● ABOUT THIS EXERCISE:
Copy out each line below that has the word "Datasheet" in it.

/---

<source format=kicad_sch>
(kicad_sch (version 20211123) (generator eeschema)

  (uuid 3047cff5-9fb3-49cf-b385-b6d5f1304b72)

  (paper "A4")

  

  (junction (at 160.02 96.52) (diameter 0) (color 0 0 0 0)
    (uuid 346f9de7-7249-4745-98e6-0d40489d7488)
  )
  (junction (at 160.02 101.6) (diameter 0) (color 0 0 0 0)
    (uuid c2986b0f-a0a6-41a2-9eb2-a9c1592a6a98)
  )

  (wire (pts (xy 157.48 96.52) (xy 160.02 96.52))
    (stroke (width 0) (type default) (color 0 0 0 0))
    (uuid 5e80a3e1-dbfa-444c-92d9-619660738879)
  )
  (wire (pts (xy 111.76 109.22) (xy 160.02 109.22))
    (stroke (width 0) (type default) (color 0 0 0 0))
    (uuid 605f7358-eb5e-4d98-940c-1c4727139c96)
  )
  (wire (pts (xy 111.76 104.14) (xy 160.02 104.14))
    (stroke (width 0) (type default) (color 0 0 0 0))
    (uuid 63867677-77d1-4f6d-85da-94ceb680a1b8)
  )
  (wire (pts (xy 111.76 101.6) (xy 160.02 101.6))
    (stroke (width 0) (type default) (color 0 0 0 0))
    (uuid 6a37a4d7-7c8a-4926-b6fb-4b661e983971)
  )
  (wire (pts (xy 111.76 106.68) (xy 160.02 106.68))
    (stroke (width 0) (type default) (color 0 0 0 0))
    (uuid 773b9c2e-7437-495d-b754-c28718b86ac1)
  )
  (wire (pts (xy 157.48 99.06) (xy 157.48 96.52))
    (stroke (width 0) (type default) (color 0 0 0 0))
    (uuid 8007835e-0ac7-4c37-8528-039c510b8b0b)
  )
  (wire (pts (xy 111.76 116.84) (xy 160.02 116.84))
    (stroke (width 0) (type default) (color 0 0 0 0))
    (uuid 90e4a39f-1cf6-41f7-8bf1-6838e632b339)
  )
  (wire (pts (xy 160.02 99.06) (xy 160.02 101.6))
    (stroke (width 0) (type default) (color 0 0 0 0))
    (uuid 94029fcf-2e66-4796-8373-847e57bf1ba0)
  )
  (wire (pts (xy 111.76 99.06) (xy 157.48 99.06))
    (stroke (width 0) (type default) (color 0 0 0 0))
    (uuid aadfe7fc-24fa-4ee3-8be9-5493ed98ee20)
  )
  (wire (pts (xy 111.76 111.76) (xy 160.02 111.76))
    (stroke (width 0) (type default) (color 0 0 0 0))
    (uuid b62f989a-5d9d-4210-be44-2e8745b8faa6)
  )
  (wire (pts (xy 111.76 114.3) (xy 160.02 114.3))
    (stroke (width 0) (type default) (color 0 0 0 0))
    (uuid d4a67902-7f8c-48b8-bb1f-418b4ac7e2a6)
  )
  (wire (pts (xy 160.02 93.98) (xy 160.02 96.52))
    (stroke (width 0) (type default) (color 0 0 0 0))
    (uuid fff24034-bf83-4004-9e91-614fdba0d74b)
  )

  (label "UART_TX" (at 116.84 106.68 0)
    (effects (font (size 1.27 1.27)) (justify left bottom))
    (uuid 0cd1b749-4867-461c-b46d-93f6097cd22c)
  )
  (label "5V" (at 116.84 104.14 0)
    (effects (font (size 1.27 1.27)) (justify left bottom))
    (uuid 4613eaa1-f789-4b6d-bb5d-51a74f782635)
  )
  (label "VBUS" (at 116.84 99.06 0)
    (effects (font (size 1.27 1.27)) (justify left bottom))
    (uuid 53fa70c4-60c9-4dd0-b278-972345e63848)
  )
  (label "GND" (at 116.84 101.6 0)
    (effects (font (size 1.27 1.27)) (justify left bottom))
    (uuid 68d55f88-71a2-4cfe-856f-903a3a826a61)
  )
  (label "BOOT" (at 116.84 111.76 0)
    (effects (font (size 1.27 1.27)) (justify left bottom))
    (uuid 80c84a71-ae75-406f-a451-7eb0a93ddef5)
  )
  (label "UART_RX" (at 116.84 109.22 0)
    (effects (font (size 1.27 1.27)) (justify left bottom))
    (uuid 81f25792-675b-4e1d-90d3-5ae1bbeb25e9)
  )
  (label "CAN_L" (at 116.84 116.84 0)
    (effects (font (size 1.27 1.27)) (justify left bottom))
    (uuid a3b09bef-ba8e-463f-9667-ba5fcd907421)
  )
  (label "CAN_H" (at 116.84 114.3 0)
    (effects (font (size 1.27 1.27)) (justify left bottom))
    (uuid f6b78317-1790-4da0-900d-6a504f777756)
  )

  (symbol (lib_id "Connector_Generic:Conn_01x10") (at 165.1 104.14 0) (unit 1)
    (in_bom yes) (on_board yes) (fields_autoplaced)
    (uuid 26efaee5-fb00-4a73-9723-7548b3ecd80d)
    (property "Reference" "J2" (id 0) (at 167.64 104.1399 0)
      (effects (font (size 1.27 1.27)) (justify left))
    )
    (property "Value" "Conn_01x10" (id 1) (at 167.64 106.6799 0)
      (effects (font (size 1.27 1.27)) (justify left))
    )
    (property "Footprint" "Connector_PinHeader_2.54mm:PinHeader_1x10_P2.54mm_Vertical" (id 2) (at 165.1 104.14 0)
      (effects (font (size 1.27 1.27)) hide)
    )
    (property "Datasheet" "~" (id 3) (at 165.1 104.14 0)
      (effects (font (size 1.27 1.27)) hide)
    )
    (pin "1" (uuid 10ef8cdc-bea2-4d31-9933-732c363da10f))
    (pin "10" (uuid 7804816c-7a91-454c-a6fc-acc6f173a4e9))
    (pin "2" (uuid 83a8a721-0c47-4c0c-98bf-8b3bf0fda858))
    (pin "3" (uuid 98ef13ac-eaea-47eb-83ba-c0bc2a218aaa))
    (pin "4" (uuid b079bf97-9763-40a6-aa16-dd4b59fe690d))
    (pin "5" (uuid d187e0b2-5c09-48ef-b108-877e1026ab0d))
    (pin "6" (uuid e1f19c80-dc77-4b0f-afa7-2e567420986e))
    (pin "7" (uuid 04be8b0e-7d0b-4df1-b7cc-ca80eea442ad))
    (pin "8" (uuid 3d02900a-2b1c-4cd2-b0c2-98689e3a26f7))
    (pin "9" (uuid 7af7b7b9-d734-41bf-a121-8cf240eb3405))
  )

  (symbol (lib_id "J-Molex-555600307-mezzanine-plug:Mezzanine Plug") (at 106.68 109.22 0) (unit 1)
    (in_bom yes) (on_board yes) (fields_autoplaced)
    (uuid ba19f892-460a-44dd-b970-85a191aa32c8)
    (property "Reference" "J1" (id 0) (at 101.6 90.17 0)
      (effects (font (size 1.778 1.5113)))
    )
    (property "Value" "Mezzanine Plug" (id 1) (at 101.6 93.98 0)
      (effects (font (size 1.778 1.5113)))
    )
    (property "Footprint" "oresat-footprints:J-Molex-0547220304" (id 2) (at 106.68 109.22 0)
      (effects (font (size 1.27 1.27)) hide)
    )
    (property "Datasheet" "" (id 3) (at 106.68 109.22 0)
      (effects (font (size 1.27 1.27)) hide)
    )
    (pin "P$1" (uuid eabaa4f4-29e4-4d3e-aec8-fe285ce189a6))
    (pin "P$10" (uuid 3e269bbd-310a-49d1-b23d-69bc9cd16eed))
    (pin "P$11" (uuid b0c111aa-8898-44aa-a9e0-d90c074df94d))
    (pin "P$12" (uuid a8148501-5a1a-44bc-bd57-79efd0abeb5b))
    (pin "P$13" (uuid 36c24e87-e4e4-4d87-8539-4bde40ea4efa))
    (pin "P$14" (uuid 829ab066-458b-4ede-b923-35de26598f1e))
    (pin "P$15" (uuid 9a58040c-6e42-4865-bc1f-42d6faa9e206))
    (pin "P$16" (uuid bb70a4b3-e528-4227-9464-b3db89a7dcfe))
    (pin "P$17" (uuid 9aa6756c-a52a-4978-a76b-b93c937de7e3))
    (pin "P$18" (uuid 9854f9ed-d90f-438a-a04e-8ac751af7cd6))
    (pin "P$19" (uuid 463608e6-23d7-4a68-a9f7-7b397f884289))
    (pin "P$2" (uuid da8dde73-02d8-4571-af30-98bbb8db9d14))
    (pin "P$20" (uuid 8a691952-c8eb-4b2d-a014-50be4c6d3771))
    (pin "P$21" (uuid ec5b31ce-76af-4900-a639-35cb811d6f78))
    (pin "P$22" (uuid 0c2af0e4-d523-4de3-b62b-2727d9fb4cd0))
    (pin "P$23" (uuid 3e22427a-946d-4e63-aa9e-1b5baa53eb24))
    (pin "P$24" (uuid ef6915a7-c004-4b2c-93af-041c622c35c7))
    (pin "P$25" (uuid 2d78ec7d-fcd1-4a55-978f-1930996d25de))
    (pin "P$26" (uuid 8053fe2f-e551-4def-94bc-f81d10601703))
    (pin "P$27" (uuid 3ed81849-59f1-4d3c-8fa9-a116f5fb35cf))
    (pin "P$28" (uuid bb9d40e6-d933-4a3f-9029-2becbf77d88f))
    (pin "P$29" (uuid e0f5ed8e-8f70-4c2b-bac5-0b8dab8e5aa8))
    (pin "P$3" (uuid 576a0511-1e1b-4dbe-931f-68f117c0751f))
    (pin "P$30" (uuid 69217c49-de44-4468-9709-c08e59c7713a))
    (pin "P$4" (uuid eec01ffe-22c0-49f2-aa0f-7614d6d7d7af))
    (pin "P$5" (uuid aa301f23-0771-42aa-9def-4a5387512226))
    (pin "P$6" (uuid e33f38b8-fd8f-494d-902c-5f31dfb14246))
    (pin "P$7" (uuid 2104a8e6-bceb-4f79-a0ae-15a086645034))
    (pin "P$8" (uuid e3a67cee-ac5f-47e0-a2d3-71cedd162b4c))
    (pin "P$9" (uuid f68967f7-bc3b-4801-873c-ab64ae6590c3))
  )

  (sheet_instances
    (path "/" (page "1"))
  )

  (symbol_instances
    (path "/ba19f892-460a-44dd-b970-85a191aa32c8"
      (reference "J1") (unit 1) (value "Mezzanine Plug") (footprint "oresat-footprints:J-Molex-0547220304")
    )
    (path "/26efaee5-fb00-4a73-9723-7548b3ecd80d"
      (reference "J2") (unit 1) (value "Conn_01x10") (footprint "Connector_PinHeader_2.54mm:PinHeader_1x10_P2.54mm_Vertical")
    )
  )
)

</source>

\---

● RESULT FOR THIS EXERCISE:
    (property "Datasheet" "~" (id 3) (at 165.1 104.14 0)
    (property "Datasheet" "" (id 3) (at 106.68 109.22 0)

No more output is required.